Low expectations offer an advantage: If a company can clear a low-set bar with room to spare, investors will frequently reward the extra little effort with outsized returns. And if it doesn’t, c’est la vie. Who expected otherwise?
High expectations are the corollary. When the bar is set high, investors expect it to be cleared effortlessly and with room to spare. If it isn’t, the market frequently metes out harsh punishment.
Apple (NASDAQ: AAPL) is one company imbued with high expectations and a high-set bar. This week, Apple failed to clear that bar; its shares were punished accordingly.
On the other end of the spectrum resides Western Digital Corp. (NASDAQ: WDC), a large disk-drive manufacturer. Low expectations have set the bar low for Western Digital, which is easy to understand. Growth is difficult to conjure when your primary customers, the PC manufacturers, find growth difficult to conjure.
Uncertainty is the other reason for low expectations and a low-set bar.
Western Digital has attempted to re-fire growth by acquiring SanDisk (NASDAQ: SNDK), a leader in the solid-state storage market. One need not probe the cosmos to understand why Western Digital sees SanDisk as a growth petard.
By taking in SanDisk, Western Digital can exploit new markets. SanDisk is a key provider of flash-technology chips used for data storage in an array of devices – smartphones, tablets and PCs. Flash-based storage systems increasingly serve as primary storage for more devices. SanDisk’s business outpaces overall market growth and presents a higher value proposition.
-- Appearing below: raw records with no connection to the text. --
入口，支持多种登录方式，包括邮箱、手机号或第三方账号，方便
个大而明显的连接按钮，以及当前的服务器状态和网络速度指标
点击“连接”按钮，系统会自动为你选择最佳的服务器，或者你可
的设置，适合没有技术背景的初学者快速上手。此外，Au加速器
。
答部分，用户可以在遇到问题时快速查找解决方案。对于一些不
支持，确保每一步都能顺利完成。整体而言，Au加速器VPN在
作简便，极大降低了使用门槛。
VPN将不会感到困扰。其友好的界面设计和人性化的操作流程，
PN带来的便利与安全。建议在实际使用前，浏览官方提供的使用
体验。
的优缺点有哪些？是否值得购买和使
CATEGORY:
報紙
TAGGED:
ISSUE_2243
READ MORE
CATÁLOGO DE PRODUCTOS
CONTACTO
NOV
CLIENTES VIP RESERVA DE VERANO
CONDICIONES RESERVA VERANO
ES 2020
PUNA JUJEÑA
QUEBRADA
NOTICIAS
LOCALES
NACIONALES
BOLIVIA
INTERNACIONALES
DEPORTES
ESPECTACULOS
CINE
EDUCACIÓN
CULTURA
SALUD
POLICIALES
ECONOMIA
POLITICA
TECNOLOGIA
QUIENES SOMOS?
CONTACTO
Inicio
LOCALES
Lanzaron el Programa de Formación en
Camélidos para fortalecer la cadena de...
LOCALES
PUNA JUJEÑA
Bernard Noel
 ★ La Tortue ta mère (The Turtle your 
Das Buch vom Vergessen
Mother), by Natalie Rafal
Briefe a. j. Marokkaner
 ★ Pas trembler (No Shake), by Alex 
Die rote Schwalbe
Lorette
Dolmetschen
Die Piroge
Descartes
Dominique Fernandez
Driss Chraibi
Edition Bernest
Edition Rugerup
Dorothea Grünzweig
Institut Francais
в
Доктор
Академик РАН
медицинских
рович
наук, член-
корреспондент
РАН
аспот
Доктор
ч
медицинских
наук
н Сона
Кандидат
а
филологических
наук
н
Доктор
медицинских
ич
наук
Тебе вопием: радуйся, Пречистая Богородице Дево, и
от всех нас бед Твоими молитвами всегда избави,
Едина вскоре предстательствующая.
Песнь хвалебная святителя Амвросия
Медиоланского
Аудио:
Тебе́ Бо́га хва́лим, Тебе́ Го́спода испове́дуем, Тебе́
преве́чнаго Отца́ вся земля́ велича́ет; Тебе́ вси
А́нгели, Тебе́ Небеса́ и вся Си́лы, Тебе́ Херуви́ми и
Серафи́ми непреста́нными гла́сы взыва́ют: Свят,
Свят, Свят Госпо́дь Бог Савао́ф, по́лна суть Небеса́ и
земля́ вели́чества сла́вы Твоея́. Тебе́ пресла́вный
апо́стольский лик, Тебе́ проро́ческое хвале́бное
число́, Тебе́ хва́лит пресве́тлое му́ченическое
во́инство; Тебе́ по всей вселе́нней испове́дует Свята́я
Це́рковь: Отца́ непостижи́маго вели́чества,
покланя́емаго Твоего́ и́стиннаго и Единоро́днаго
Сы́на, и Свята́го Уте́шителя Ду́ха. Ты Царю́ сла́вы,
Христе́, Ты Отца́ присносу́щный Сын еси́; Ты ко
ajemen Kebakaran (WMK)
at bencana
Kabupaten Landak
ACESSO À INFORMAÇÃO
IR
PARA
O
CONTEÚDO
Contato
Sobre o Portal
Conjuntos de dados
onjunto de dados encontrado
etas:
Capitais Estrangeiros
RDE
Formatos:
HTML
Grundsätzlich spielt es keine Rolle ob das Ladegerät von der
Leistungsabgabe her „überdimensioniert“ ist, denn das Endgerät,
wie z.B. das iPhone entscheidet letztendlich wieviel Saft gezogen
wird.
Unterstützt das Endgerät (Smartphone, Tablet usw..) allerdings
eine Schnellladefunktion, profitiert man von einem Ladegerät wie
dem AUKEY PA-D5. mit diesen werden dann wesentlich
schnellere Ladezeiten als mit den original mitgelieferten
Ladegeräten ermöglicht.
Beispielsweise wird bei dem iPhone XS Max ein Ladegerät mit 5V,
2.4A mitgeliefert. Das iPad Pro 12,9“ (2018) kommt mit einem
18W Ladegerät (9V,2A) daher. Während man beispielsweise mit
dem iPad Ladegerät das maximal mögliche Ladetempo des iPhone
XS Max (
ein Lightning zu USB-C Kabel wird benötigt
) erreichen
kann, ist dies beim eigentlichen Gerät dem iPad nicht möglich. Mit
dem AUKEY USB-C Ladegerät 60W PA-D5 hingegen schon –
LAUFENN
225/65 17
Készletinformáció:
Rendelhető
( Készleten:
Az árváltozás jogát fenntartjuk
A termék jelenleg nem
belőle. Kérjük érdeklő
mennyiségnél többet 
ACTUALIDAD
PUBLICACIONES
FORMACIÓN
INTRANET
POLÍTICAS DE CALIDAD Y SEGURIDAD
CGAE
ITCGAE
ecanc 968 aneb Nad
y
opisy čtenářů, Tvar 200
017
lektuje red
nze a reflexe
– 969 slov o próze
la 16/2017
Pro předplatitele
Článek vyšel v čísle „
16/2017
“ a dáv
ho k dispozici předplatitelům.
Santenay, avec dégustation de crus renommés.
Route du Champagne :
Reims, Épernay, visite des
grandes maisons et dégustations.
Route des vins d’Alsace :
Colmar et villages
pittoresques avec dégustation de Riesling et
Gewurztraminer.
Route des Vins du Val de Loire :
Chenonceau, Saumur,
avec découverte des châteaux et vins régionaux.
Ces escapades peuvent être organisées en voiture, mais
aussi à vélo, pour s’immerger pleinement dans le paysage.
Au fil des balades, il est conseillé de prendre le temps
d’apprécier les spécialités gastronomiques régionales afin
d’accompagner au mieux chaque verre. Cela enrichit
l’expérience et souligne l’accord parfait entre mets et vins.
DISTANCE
Cost savings are another selling point. Western Digital anticipates costs to fall $500 million from synergies that should emerge from the SanDisk acquisition. Institutional Shareholder Services, an independent proxy advisory firm, estimates that by combining the two companies, $1.1 billion could be saved within 12 months of closing.
To be sure, synergies need to materialize, and materialize fast. Western Digital is devising a plan with lenders to syndicate a debt package worth $18 billion. A lower cost structure combined with both organizations’ strong cash flow are musts in order to service the debt.
Yes, Western Digital could be overpaying for SanDisk and business synergies, but the potential reward is worth the downside risk. Rumors of the death of PC market, and by way the hard-drive market, have been greatly exaggerated. Hard-drive sales will supply the cash to fund the research and development for future storage, which belongs to SanDisk’s flash storage. The relationship between the two companies could prove more symbiotic than most investors think.
So, I like the deal, but I appear to hold a minority opinion. Western Digital shares have sold off this year, despite decent earnings prospects. Western Digital is still on track to earn $5.80 for fiscal year 2016 (which ends in June). What’s more, Western Digital should earn $6.30 per share in fiscal year 2017. The 2017 estimate could easily be ratcheted higher should the expected SanDisk synergies occur sooner than later.
Based on expected earnings expectations, Western Digital shares trade at only 8 times this year’s EPS estimate. This multiple is below the five- and 10-year historical average. Low expectations have lifted the yield on Western Digital’s shares to above 4%. (For even bigger and stronger yields, click here.)
Few investors expect much from Western Digital, and the bar sits low, but that’s the main attraction.